## What the task asks
Leaving the pictures aside, repeat the entries exactly.

## Exercise materials
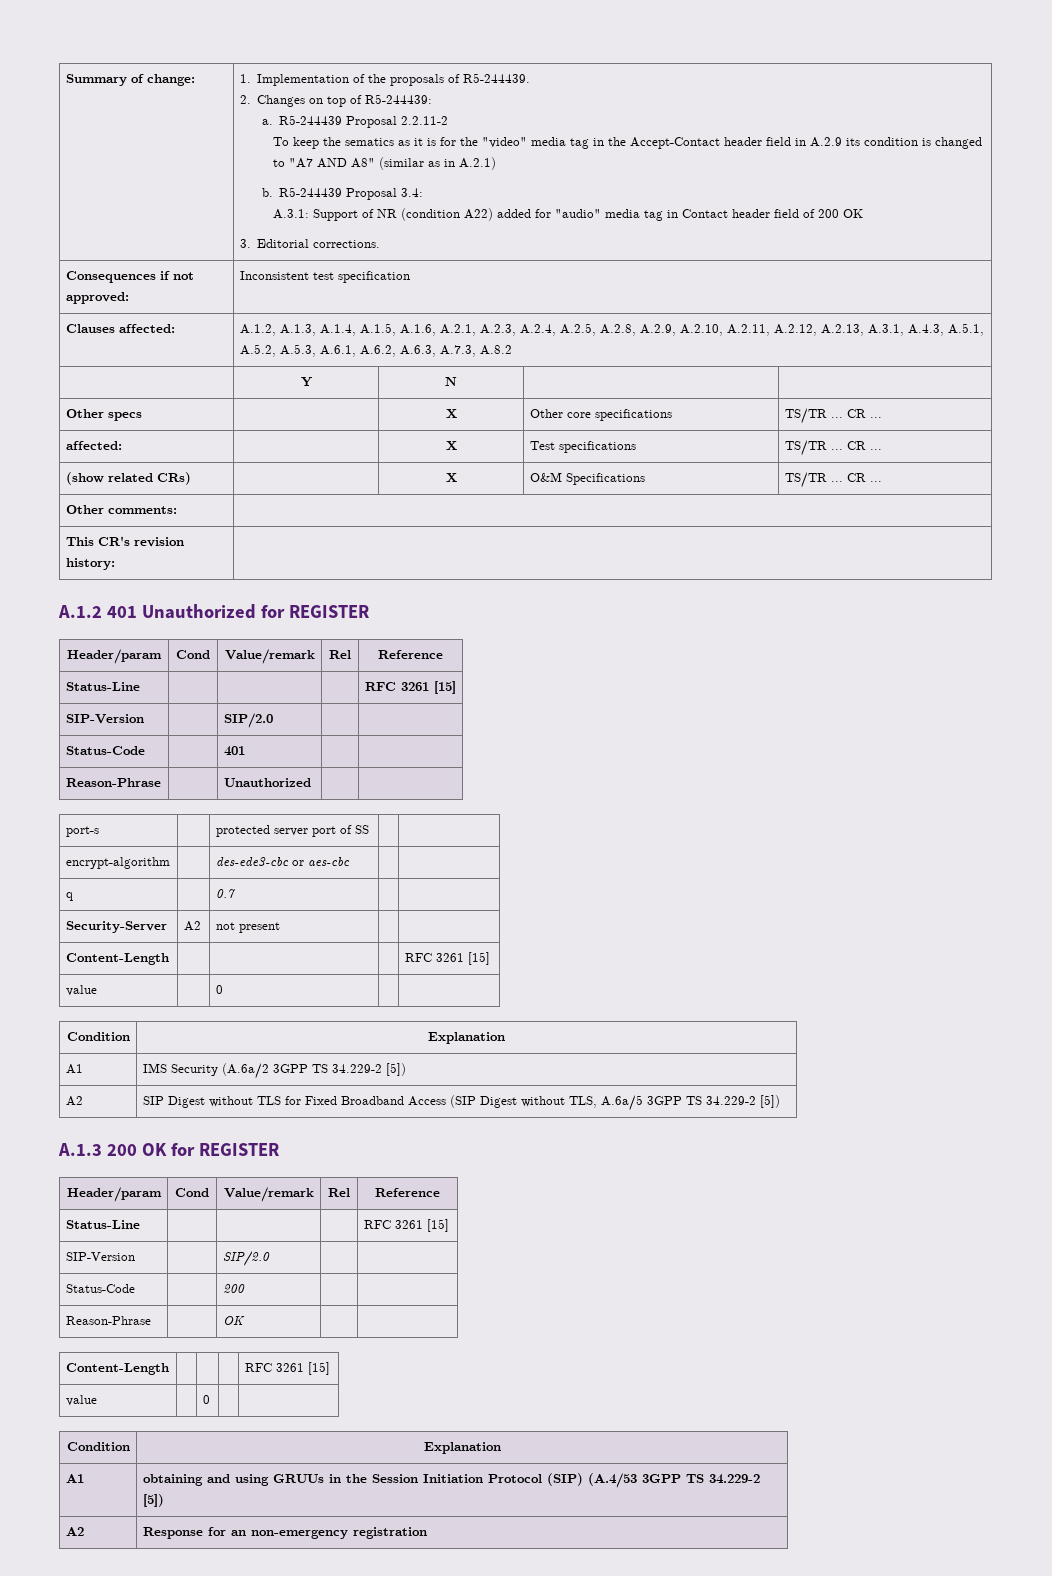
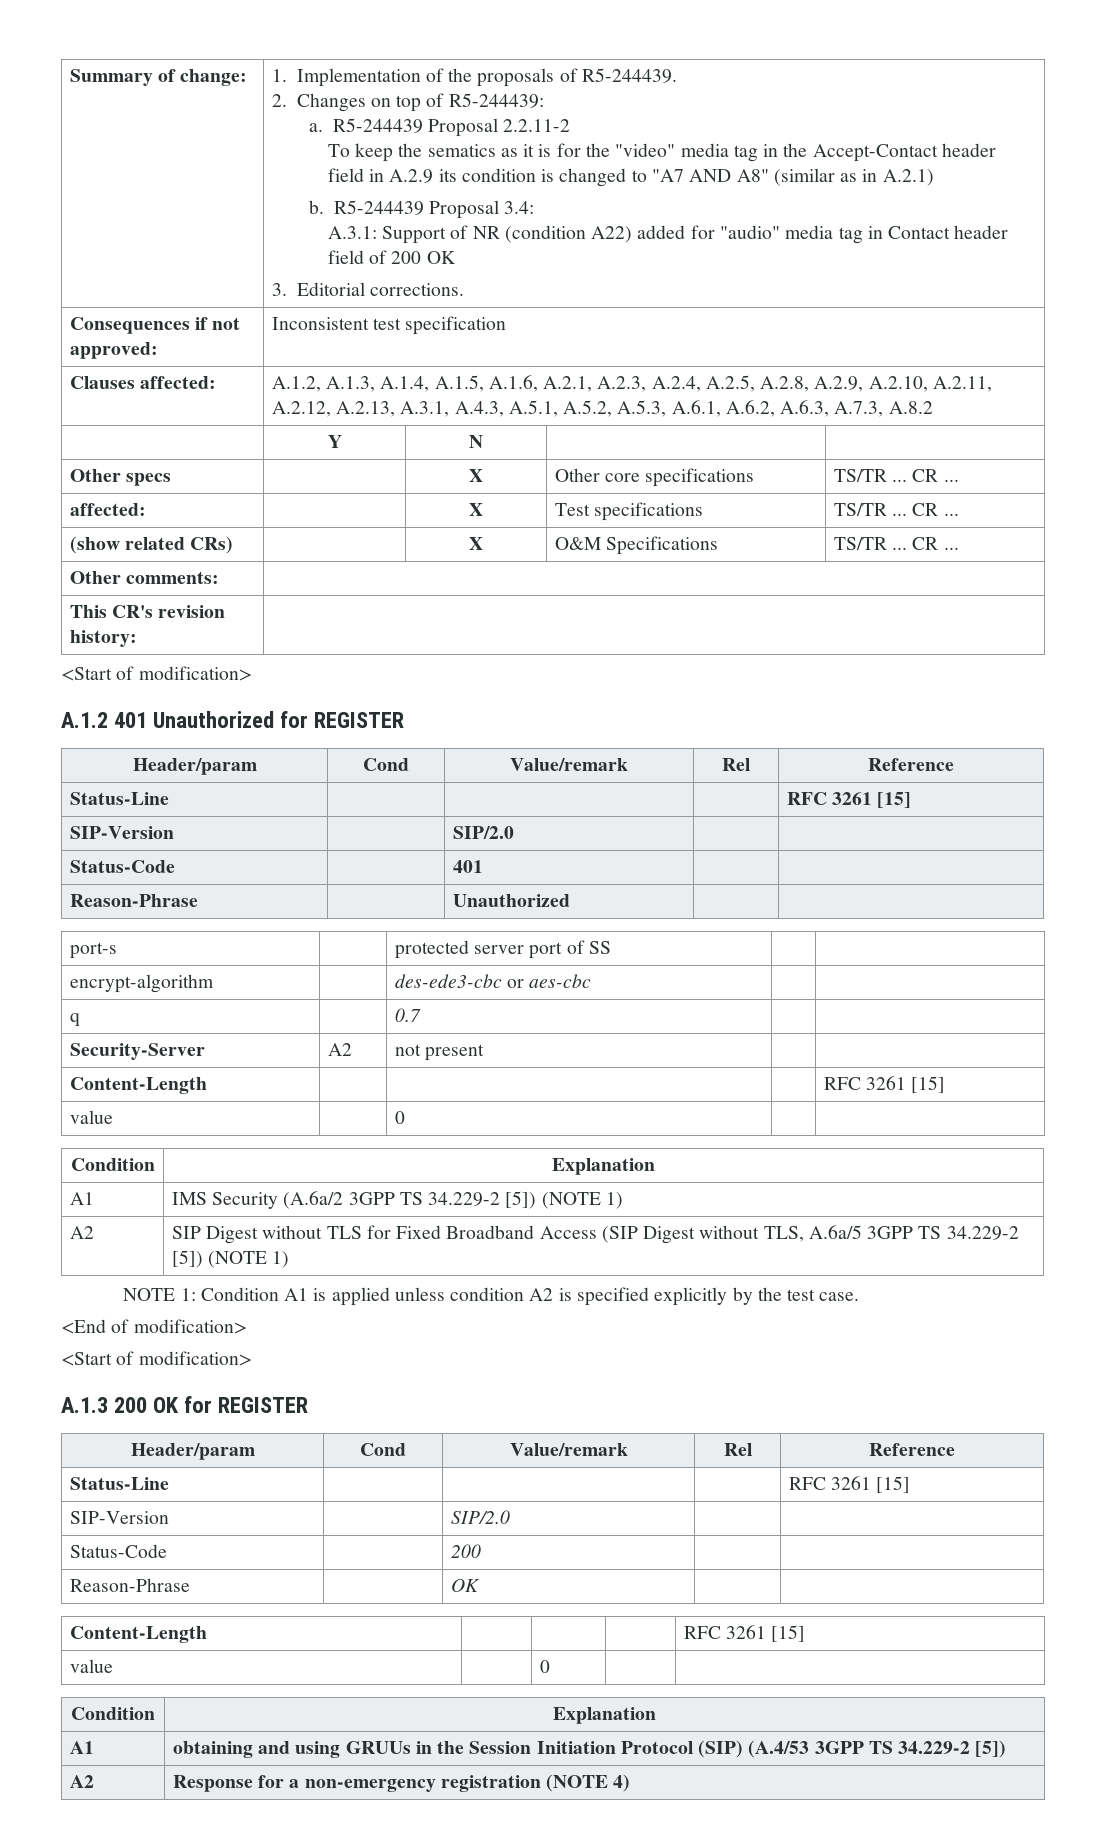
(115, 564) none -> [61,666,252,681] // <Start of modification>
(406, 1069) none -> [541,1192,623,1209] (NOTE 1)
(780, 1101) none -> [208,1251,290,1268] [123,1287,860,1306] [61,1319,247,1334] [61,1351,252,1366] (NOTE 1) // NOTE 1: Condition A1 is applied unless condition A2 is specified explicitly by the test case. // <End of modification> // <Start of modification>
[230,1530,246,1536] an -> [289,1779,300,1788] a
(427, 1533) none -> [546,1774,631,1792] (NOTE 4)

## Solution to this problem
(115, 564) none -> [61,666,252,681] // <Start of modification>
(406, 1069) none -> [541,1192,623,1209] (NOTE 1)
(780, 1101) none -> [208,1251,290,1268] [123,1287,860,1306] [61,1319,247,1334] [61,1351,252,1366] (NOTE 1) // NOTE 1: Condition A1 is applied unless condition A2 is specified explicitly by the test case. // <End of modification> // <Start of modification>
[230,1530,246,1536] an -> [289,1779,300,1788] a
(427, 1533) none -> [546,1774,631,1792] (NOTE 4)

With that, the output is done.